Nina Zilli.

FULVIO PALOSCIA
Quando racconta la sua musica Nina Zilli usa metafore fashion. Non parla di arrangiamento di una canzone, ma di “vestito”, dice che i pezzi scritti dagli altri deve sentirseli tagliati addosso “come un abito”. Nel concerto che approda domani al Viper (v. Pistoiese/v.Lombardia, ore 21,30, ingresso 25 euro), la moda si fa linguaggio di scena, e non solo. Diviso in tre momenti, ognuno sarà contraddistinto da altrettanti abiti di Vivienne Westwood — la stilista “punk” che da sempre veste la Zilli — di Versace a da accessori firmati da giovani fashion designer selezionati da Vogue: «La moda è legata a doppio nodo alla musica — racconta la Zilli — ogni genere ha un suo codice di abbigliamento che segnala il bisogno d’appartenenza tipico delle subculture giovanili.
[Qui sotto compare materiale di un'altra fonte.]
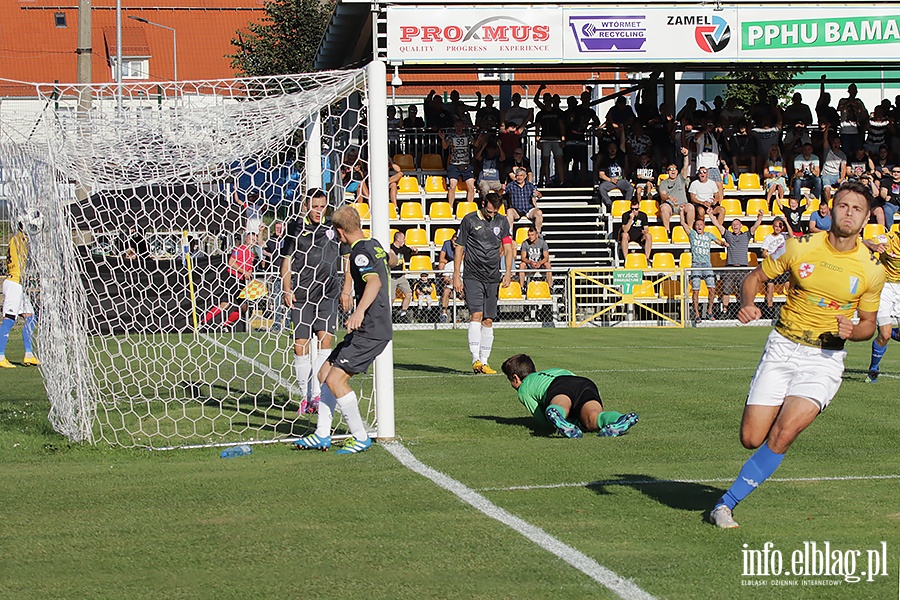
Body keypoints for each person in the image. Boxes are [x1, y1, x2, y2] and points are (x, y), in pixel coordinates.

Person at [709, 181, 884, 529]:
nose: (849, 213)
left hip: (825, 359)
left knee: (785, 432)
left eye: (857, 209)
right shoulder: (799, 247)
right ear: (831, 208)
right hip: (783, 347)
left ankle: (724, 505)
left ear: (865, 220)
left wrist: (854, 332)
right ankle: (772, 425)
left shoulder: (871, 268)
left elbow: (868, 325)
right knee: (751, 438)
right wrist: (747, 305)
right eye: (843, 206)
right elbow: (755, 278)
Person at [292, 205, 394, 455]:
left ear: (339, 231)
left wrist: (359, 312)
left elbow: (374, 281)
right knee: (325, 373)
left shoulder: (360, 252)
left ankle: (360, 437)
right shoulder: (372, 244)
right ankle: (321, 435)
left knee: (336, 380)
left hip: (371, 327)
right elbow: (386, 261)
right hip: (370, 327)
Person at [282, 190, 350, 414]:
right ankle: (306, 397)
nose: (319, 210)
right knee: (301, 344)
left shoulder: (332, 227)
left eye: (322, 206)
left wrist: (347, 289)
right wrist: (286, 288)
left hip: (327, 294)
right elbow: (287, 260)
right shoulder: (295, 228)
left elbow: (347, 256)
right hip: (302, 293)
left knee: (326, 341)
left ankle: (319, 393)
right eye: (315, 206)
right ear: (306, 205)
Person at [501, 353, 639, 438]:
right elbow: (572, 382)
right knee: (593, 418)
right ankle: (620, 418)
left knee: (560, 405)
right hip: (584, 383)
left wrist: (553, 425)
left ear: (515, 377)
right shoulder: (554, 369)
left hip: (558, 385)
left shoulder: (523, 389)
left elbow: (542, 420)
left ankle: (557, 414)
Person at [453, 192, 514, 374]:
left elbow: (509, 248)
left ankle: (485, 362)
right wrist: (457, 275)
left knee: (488, 319)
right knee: (476, 314)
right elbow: (459, 248)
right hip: (472, 275)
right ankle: (475, 359)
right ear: (483, 204)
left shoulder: (502, 221)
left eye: (494, 212)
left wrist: (509, 272)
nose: (491, 215)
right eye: (489, 211)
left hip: (493, 276)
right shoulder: (469, 220)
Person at [0, 223, 39, 368]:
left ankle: (28, 355)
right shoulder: (17, 239)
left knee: (30, 316)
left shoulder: (22, 239)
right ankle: (0, 356)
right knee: (9, 319)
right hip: (13, 283)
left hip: (19, 285)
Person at [202, 231, 257, 329]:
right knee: (227, 304)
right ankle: (204, 322)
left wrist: (249, 273)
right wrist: (244, 271)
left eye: (254, 240)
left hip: (241, 281)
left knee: (243, 307)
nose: (252, 242)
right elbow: (231, 262)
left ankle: (224, 324)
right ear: (246, 239)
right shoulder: (240, 249)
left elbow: (249, 269)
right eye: (250, 239)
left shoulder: (251, 255)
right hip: (232, 278)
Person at [681, 216, 727, 322]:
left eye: (701, 225)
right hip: (696, 264)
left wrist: (724, 243)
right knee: (695, 291)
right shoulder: (692, 234)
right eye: (697, 225)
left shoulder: (708, 235)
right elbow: (683, 223)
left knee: (712, 289)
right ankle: (697, 313)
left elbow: (719, 242)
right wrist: (682, 212)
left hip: (707, 264)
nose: (699, 226)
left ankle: (709, 311)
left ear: (704, 226)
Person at [718, 212, 764, 316]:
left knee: (743, 291)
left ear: (741, 226)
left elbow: (755, 226)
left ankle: (742, 312)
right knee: (726, 291)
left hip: (743, 268)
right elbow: (718, 226)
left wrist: (760, 217)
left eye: (737, 224)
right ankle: (725, 312)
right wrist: (711, 215)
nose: (735, 226)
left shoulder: (746, 235)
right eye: (733, 224)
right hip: (730, 268)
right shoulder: (728, 236)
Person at [439, 117, 476, 209]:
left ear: (463, 126)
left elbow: (476, 144)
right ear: (454, 127)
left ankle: (469, 207)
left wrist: (480, 138)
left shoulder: (468, 136)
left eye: (460, 126)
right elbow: (445, 147)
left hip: (466, 164)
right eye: (456, 126)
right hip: (454, 165)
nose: (458, 128)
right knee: (452, 186)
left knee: (471, 187)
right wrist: (443, 139)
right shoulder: (451, 136)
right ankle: (450, 207)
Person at [658, 147, 694, 235]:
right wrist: (668, 197)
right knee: (664, 208)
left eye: (674, 169)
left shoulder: (681, 178)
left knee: (691, 207)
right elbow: (662, 195)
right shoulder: (664, 183)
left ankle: (690, 230)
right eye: (670, 169)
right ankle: (667, 231)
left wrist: (686, 155)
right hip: (670, 205)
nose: (673, 171)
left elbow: (685, 166)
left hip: (683, 204)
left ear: (677, 171)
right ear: (667, 172)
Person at [263, 220, 288, 332]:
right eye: (276, 228)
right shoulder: (272, 240)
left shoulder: (289, 239)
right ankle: (277, 324)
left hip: (288, 275)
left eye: (280, 228)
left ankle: (288, 324)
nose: (278, 230)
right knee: (277, 300)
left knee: (288, 300)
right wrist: (260, 232)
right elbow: (261, 245)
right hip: (276, 275)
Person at [759, 218, 791, 307]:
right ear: (773, 226)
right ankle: (769, 308)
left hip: (782, 266)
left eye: (779, 227)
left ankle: (791, 306)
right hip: (772, 266)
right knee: (770, 287)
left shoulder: (784, 236)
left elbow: (792, 236)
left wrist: (786, 222)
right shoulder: (768, 238)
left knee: (788, 285)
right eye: (776, 226)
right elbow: (763, 253)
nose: (777, 228)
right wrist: (772, 257)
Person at [594, 141, 632, 211]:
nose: (612, 149)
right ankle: (609, 204)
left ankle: (627, 205)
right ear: (608, 149)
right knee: (601, 188)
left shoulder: (621, 158)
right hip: (609, 181)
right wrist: (610, 180)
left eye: (614, 148)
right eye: (610, 148)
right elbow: (601, 174)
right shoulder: (604, 160)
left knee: (630, 188)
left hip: (620, 180)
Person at [389, 231, 417, 322]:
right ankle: (387, 315)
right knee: (391, 298)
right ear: (398, 239)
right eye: (403, 238)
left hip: (400, 276)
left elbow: (411, 251)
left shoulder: (403, 248)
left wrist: (415, 250)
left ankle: (403, 312)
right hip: (391, 276)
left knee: (409, 294)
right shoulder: (390, 248)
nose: (404, 240)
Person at [505, 167, 543, 234]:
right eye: (517, 176)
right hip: (516, 210)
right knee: (509, 211)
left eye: (521, 175)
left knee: (539, 213)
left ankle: (538, 234)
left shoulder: (530, 186)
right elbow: (502, 193)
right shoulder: (510, 186)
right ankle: (509, 234)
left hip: (528, 209)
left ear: (525, 176)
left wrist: (538, 194)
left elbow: (539, 196)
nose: (519, 177)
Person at [437, 231, 459, 323]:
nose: (455, 243)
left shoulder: (464, 264)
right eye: (454, 241)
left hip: (461, 286)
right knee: (446, 290)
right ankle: (444, 314)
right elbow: (441, 259)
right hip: (450, 284)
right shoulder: (449, 264)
Per me non è solo un fatto estetico, ma un modo di esprimermi radicato nel suono».
Nella band c’è anche un dj.
«Ci tengo a specificarlo, suonerà musica sua, e farà da connessione tra un pezzo e l’altro in una scaletta senza soluzione di continuità. Ci sarammo anche un moog e un tastierista modulatore: dal vivo, ho cercato il più possibile di riprodurre il suono dell’album, tutto però ricreato live».
Il nuovo album Modern art segna un ritorno alle sue origini reggae.
«Io sono il prodotto di tutto quello che ho ascoltato e suonato, generi e stili che si sono sedimentati in me e mi fanno essere l’artista che sono oggi. Da ragazzina portavo i dreadlock e andavo pazza per la musica giamaicana, è vero, poi però negli anni Novanta andavo pazza per i Faith no more, Rage against the machine, Pantera, roba tostissima. Mi piace l’idea di essere la creatrice di un sistema musicale con tanti pianeti, con suoni moderni ma suonatissimi come si faceva negli anni Sessanta e Settanta. Ma il ritorno alle origini è anche nella scrittura».
Cioè?
«Come facevo agli esordi, stavolta mi sono chiusa nella mia cameretta e mi sono divertita un mondo a isolarmi da tutto e da tutti per creare le nuove canzoni e dare loro un vestito. Solo tagliandomi fuori dal mondo esterno e prendendo i miei tempi potevo tornare a mettermi in gioco. È venuto fuori un disco sull’amore universale più che su quello di coppia, e il reggae è rispuntato fuori visto che quel tipo di amore era il tema di Bob Marley».
Tra gli autori che hanno collaborato al disco c’è anche l’immancabile Tommaso Paradiso di The Giornalisti.
«Se una canzone mi piace e me la sento cucita addosso come un abito su misura, può averla scritta anche Topolino».
Cosa le ha insegnato la tivù di
Italia’s got talent?
«Nulla più che guardare la telecamera giusta. Il vero insegnamento sono stati i tanti concerti davanti ad un pubblico poco congeniale, le birre che mi hanno scagliato addosso: è così che impari il coraggio e la capacità di destreggiarti in ogni situazione».